As fontes para o livro eram diversas, e em dois países. Encontrar alguma delas foi fácil, e assim que tomavam conhecimento do projeto se mostravam bastante solícitas para ajudar. O grande trunfo que tivemos foi, na minha opinião, não contar com a memória das pessoas – que é sempre traiçoeira, ainda mais quando de trata de eventos de 10, 20, 30, 40 e até 50 anos atrás. O que fizemos foi usar as declarações dos personagens principais que foram dadas a jornais e revistas na época em que aconteceram os eventos. Com isso, o livro está repleto de citações de todas as épocas, de personagens dos dois países, muitas vezes sobre os mesmos eventos. Isso enriqueceu muito a obra, jornalisticamente falando-se.
Qual o fato mais curioso com que você se deparou durante a pesquisa para o livro?
Era sabido que uma charge de conteúdo racista havia sido publicada em um jornal argentino em 1920, e que havia sido motivo de um grande desentendimento entre as seleções de Brasil e Argentina, e também entre os dois países. Mas essa charge nunca havia sido publicada.
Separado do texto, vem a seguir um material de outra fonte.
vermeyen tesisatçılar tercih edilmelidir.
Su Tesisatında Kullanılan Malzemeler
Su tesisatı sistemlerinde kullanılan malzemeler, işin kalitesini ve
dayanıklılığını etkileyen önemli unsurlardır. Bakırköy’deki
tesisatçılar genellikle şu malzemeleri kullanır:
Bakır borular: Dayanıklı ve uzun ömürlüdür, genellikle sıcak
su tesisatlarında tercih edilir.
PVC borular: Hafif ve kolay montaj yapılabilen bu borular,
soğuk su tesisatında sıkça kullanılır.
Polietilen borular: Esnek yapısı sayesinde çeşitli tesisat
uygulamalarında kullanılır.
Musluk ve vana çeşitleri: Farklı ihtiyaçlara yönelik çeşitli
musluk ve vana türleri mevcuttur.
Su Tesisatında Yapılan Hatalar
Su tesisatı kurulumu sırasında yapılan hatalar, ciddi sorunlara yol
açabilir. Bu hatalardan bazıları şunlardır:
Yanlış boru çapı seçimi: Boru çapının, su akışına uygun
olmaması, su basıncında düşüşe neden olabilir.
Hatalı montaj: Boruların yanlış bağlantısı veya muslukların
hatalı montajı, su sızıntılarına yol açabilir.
Pois bem, em uma visita à Biblioteca Nacional de Buenos Aires, em uma tarde de um dia comum, fomos recebidos por uma atendente da biblioteca que, depois de ouvir a nossa solicitação, levou menos de 10 minutos para voltar com uma cópia do jornal da época, com a charge nítida e clara, pronta para ser copiada. Temos o orgulho de haver publicado, pela primeira vez, a mais antiga reprodução pictográfica de um exemplo da famosa expressão racista ‘macaquito’, usada por alguns argentinos para se referir aos brasileiros.
 
Como você se sentiu depois que finalizou o livro? Sensação de “missão cumprida”, dúvida se “ficou faltando algo” ou saudades da atividade de escrever?
Ao final de um projeto que durou três anos, a sensação mais presente é de alívio. Primeiro, pelo fim do trabalho; e segundo, porque nesse intervalo de tempo alguém poderia ter tido a mesma ideia e ter publicado um livro antes (o que de fato aconteceu, só que a publicação foi depois da minha). O mais marcante, porém, foi a sensação de haver escrito um livro bem feito, bastante completo, e que pode se tornar obra de referência para estudos futuros (apesar dos erros que fui encontrando com o passar do tempo). Valeu a pena e todo o investimento de dinheiro e energia.
Alguma dica para quem tem o sonho de escrever um livro?
Escreva, sempre – não se deixe abater pelas dificuldades editoriais. Se editoras não se interessarem pela sua obra, pague pela publicação (como eu fiz) e busque meios de divulgação. Se isso for trabalhoso e custoso, publique um livro eletrônico (e-book). Mas não deixe de buscar meios de fazer com que aquilo que você escreveu seja lido.